Decisions on BIDS derivatives structure #50

@Lestropie

Description

@Lestropie

While I have written a lot of text in various locations regarding core decisions that need to be made regarding the definitions of filesystem paths for DWI derivatives, they may be too verbose or DWI-specific and therefore not be appropriate for widespread community engagement.

It is my intention to first post what I believe to be the viable solutions to these issues.

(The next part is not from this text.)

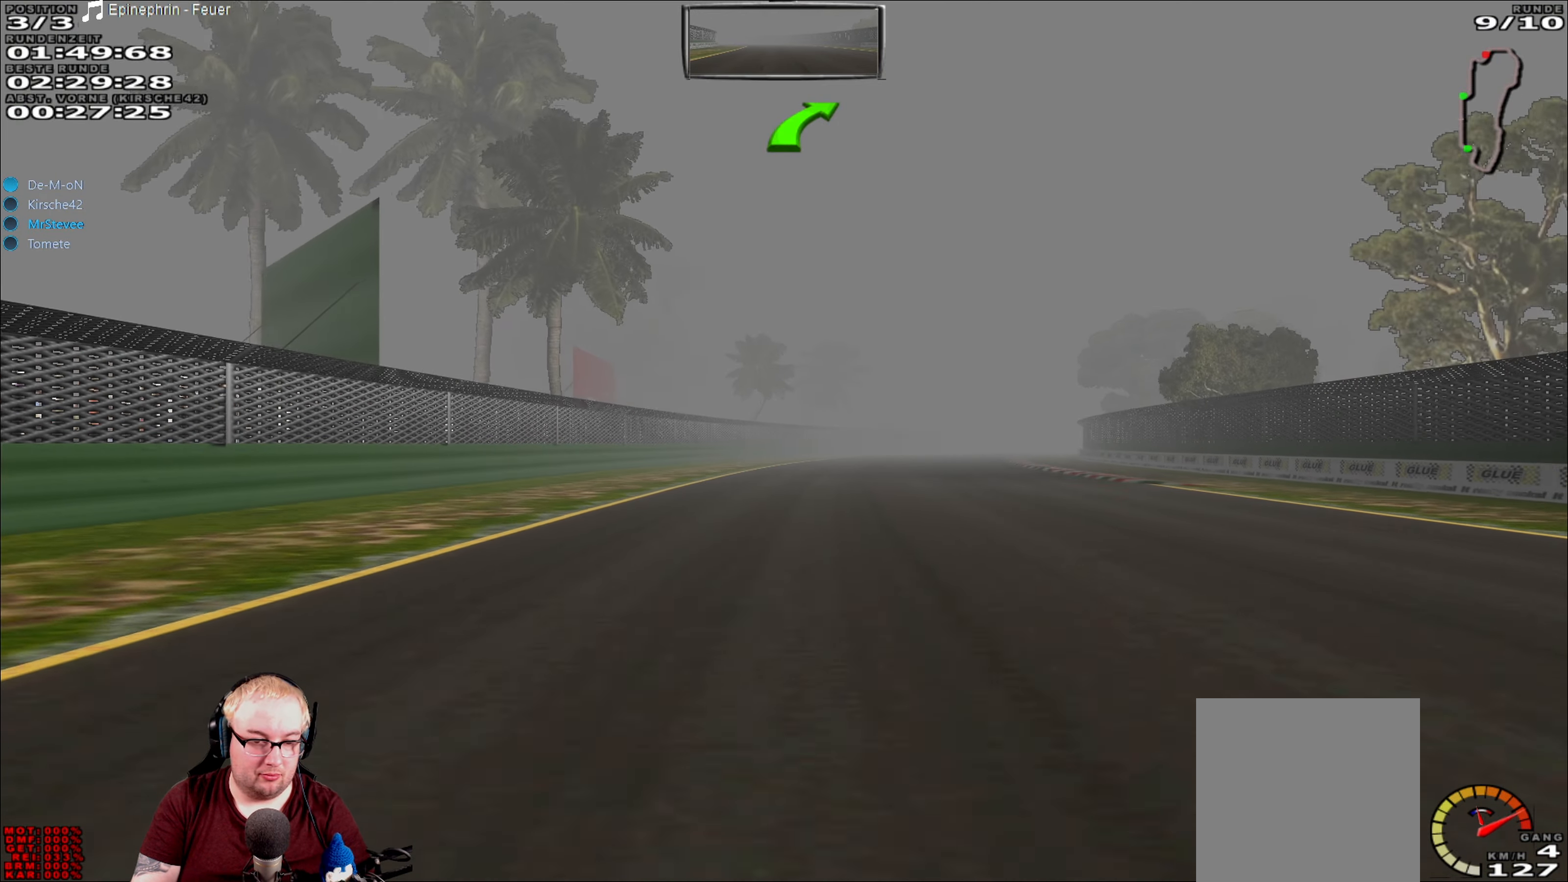
{"buttons": ["R2"], "left_stick": "center", "right_stick": "center", "events": [[84, "left_stick", "right"], [217, "left_stick", "center"]]}
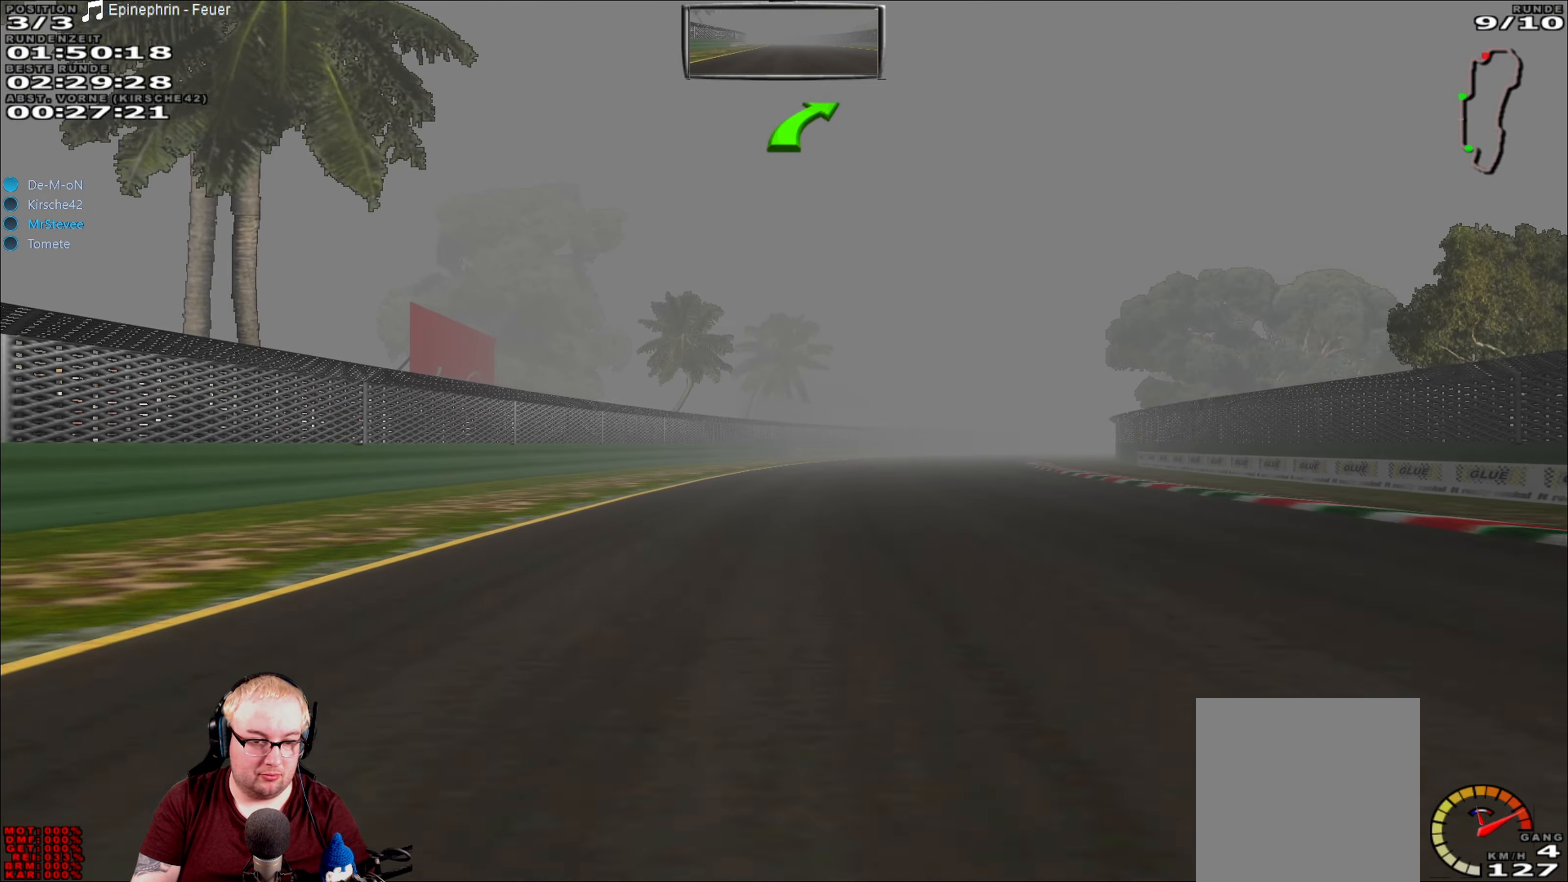
{"buttons": ["R2"], "left_stick": "center", "right_stick": "center", "events": [[134, "left_stick", "right"], [350, "left_stick", "center"]]}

Others are free to comment and even make alternative suggestions. Once the set of viable solutions is established, I will then construct polls to evaluate the degree of community consensus.

The example

We have a hypothetical DWI model called ABC. This model is represented using parameters X and Y. X and Y are of fundamentally different data types, such that it is not possible to store both in a single NIfTI image, and they must be split across multiple images.

For metadata, there is information that is relevant to model ABC as a whole, and there is additionally information that is specific to parameter X and parameter Y separately.

Following fitting of the model to the empirical data, it is possible to derive from X and Y another parameter of interest Z. This may in and of itself require metadata to explain how it was calculated.

Decision 1: Directory structure

(For the sake of discussion of directory structure, I will assume the existence of a new entity with key "model", and two new suffixes: "model", and "mdp" (model-derived parameter). This corresponds to decision 2, option 1 "few suffixes", but is used for demonstrative purposes in the context of decision 1 only, and the two decisions should be considered independent)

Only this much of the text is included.